=== Study text ===
How Equal develops a “Prepared Mind”
The other day, a far more accomplished GP in the industry asked me if we could discuss our research process. They’ve been part of some incredible outcomes, but had done that by following the founders, more so than being thesis-driven in the way we are. For better or worse, myself and our firm have always been thesis-driven and I thought it could be helpful to explain how we model our process for research and thesis development.
Our commitment to a “Prepared Mind” is at the core of what we do at Equal, which goes beyond research and thesis development. As we think about the markets we approach, we are making a 20 year commitment to the category and the activities of research / thesis development become intertwined with many other facets of our firm, I do find that there are 5 specific processes we have implemented that continuously drive our prepared mind development.
Product Owners: Several years ago, we implemented the process of “Product Owners”, which makes an individual responsible for industry activity in that particular space. While I invest across all our sectors, the Product Owner is honed in on a single category, enabling them to go deeper into developing relationships, insights and nuanced sourcing channels than a generalist otherwise could. These individuals are ultimately responsible for driving our “product” for that space with the stated goal of ensuring that we have the best “product” in that vertical for seed stage founders. A Product Owner tends to spend their time differently than traditional VCs. We anchor on developing proprietary insights, customer networks and sourcing channels from industry, rather than lamenting what’s the latest “thing” on Twitter. Generally speaking, our POs tend to spend more time with industry professionals than generalist VCs, although they certainly have networks in both.

=== Data entries ===
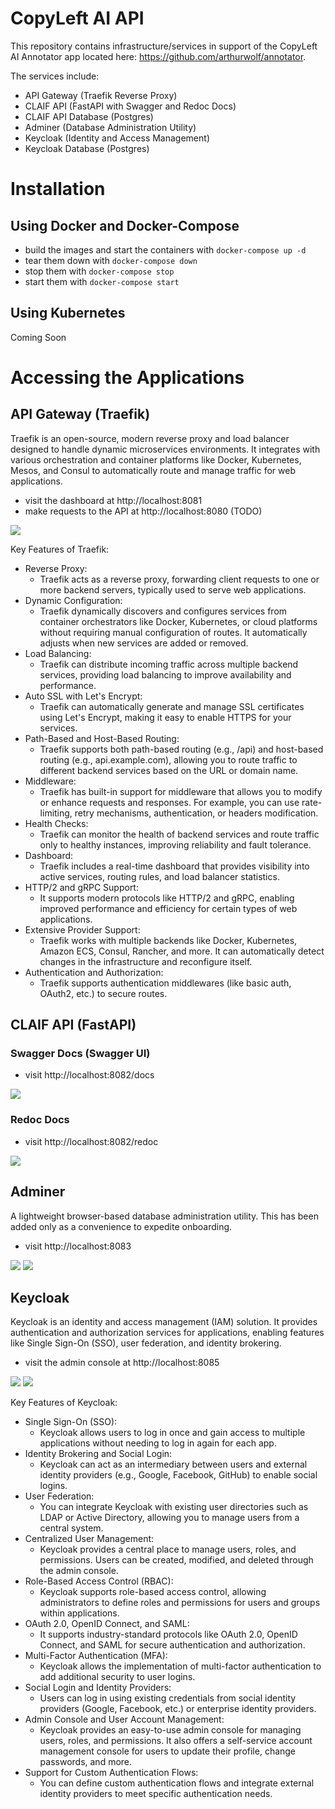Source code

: # CopyLeft AI API
This repository contains infrastructure/services in support of the CopyLeft AI Annotator app located here: https://github.com/arthurwolf/annotator.

The services include:
- API Gateway (Traefik Reverse Proxy)
- CLAIF API (FastAPI with Swagger and Redoc Docs)
- CLAIF API Database (Postgres)
- Adminer (Database Administration Utility)
- Keycloak (Identity and Access Management)
- Keycloak Database (Postgres)

# Installation
## Using Docker and Docker-Compose
- build the images and start the containers with `docker-compose up -d`
- tear them down with `docker-compose down`
- stop them with `docker-compose stop`
- start them with `docker-compose start`
## Using Kubernetes
Coming Soon

# Accessing the Applications
## API Gateway (Traefik)
Traefik is an open-source, modern reverse proxy and load balancer designed to handle dynamic microservices environments. It integrates with various orchestration and container platforms like Docker, Kubernetes, Mesos, and Consul to automatically route and manage traffic for web applications.

- visit the dashboard at http://localhost:8081
- make requests to the API at http://localhost:8080 (TODO)

<img src="./screenshots/traefik-dashboard.png" style="max-width: 600px;" />

Key Features of Traefik:
- Reverse Proxy:
  - Traefik acts as a reverse proxy, forwarding client requests to one or more backend servers, typically used to serve web applications.
- Dynamic Configuration:
  - Traefik dynamically discovers and configures services from container orchestrators like Docker, Kubernetes, or cloud platforms without requiring manual configuration of routes. It automatically adjusts when new services are added or removed.
- Load Balancing:
  - Traefik can distribute incoming traffic across multiple backend services, providing load balancing to improve availability and performance.
- Auto SSL with Let's Encrypt:
  - Traefik can automatically generate and manage SSL certificates using Let's Encrypt, making it easy to enable HTTPS for your services.
- Path-Based and Host-Based Routing:
  - Traefik supports both path-based routing (e.g., /api) and host-based routing (e.g., api.example.com), allowing you to route traffic to different backend services based on the URL or domain name.
- Middleware:
  - Traefik has built-in support for middleware that allows you to modify or enhance requests and responses. For example, you can use rate-limiting, retry mechanisms, authentication, or headers modification.
- Health Checks:
  - Traefik can monitor the health of backend services and route traffic only to healthy instances, improving reliability and fault tolerance.
- Dashboard:
  - Traefik includes a real-time dashboard that provides visibility into active services, routing rules, and load balancer statistics.
- HTTP/2 and gRPC Support:
  - It supports modern protocols like HTTP/2 and gRPC, enabling improved performance and efficiency for certain types of web applications.
- Extensive Provider Support:
  - Traefik works with multiple backends like Docker, Kubernetes, Amazon ECS, Consul, Rancher, and more. It can automatically detect changes in the infrastructure and reconfigure itself.
- Authentication and Authorization:
  - Traefik supports authentication middlewares (like basic auth, OAuth2, etc.) to secure routes.

## CLAIF API (FastAPI)
### Swagger Docs (Swagger UI)
- visit http://localhost:8082/docs

<img src="./screenshots/claif-api-swagger.png" style="max-width: 600px;" />

### Redoc Docs
- visit http://localhost:8082/redoc
<img src="./screenshots/claif-api-redoc.png" style="max-width: 600px;" />

## Adminer
A lightweight browser-based database administration utility. This has been added only as a convenience to expedite onboarding.
- visit http://localhost:8083

<img src="./screenshots/adminer-1.png" style="max-width: 600px;" />
<img src="./screenshots/adminer-2.png" style="max-width: 600px;" />

## Keycloak
Keycloak is an identity and access management (IAM) solution. It provides authentication and authorization services for applications, enabling features like Single Sign-On (SSO), user federation, and identity brokering.
- visit the admin console at http://localhost:8085

<img src="./screenshots/keycloak-1.png" style="max-width: 300px;" />
<img src="./screenshots/keycloak-2.png" style="max-width: 600px;" />

Key Features of Keycloak:
- Single Sign-On (SSO):
  - Keycloak allows users to log in once and gain access to multiple applications without needing to log in again for each app.
- Identity Brokering and Social Login:
  - Keycloak can act as an intermediary between users and external identity providers (e.g., Google, Facebook, GitHub) to enable social logins.
- User Federation:
  - You can integrate Keycloak with existing user directories such as LDAP or Active Directory, allowing you to manage users from a central system.
- Centralized User Management:
  - Keycloak provides a central place to manage users, roles, and permissions. Users can be created, modified, and deleted through the admin console.
- Role-Based Access Control (RBAC):
  - Keycloak supports role-based access control, allowing administrators to define roles and permissions for users and groups within applications.
- OAuth 2.0, OpenID Connect, and SAML:
  - It supports industry-standard protocols like OAuth 2.0, OpenID Connect, and SAML for secure authentication and authorization.
- Multi-Factor Authentication (MFA):
  - Keycloak allows the implementation of multi-factor authentication to add additional security to user logins.
- Social Login and Identity Providers:
  - Users can log in using existing credentials from social identity providers (Google, Facebook, etc.) or enterprise identity providers.
- Admin Console and User Account Management:
  - Keycloak provides an easy-to-use admin console for managing users, roles, and permissions. It also offers a self-service account management console for users to update their profile, change passwords, and more.
- Support for Custom Authentication Flows:
  - You can define custom authentication flows and integrate external identity providers to meet specific authentication needs.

=== What to do ===
**A.** In the text on Equal's "Prepared Mind," what is the individual in the "Product Owners" process made responsible for?
**B.** Proceed with the text on Equal's "Prepared Mind," starting after its final sentence.
The data entries bear no relation to the text on how Equal develops a "Prepared Mind."

=== Answers below ===
**A.** Industry activity in that particular space.

**B.**
Bridger Networks: Bridger Networks are core to this process as well as every aspect of our firm. Ultimately, we feel that the value of paid guidance from folks outside of our firm is relatively limited. They often have their own agenda and struggle to connect the dots on how opportunities could work. We try to develop authentic relationships with folks who can bridge the divide between the legacy world and the future for their industries. These folks can take many forms (ranging from public company CEOs, accomplished start-up founders to forward-thinking private equity executives), but they are unanimously long-standing partners to our firm. Rather than paying per hour for their guidance, we often invite them to be LPs in our fund or angels/advisors to our companies.
Research Briefing Book: One of a Product Owner’s responsibilities is to drive our research in a particular space and to ensure that the rest of the team appropriately understands the major developments and opportunities in their space (this enables us to collaborate across vertical on thesis development and deal evaluation). With that, our team is constantly doing research and network development calls with customers and experts in the industry. While we no longer adhere to a strict KPI, this was formally a minimum of 10 meetings per week. The POs will compile the learnings from these calls/meetings alongside other research findings they have (articles, research reports, etc.) into our briefing channel on slack, where those findings will be compiled into our weekly briefing book. Each week, we meet for 90 minutes to dive into the findings that the PO has uncovered and discuss/debate these topics as a group (we generally rotate across our POs enabling us to go deeper in our allotted time, rather than spreading ourselves across multiple topics). All the findings that we have from these calls, research reports and articles are summarized and filed into our knowledge management system (which has now logged thousands of pieces of content and too many pages of information for us to count). We can search for targeted key words (e.x. D&O Insurance) to pull summaries and reference files related to those terms in the event we are diving deeper on a category.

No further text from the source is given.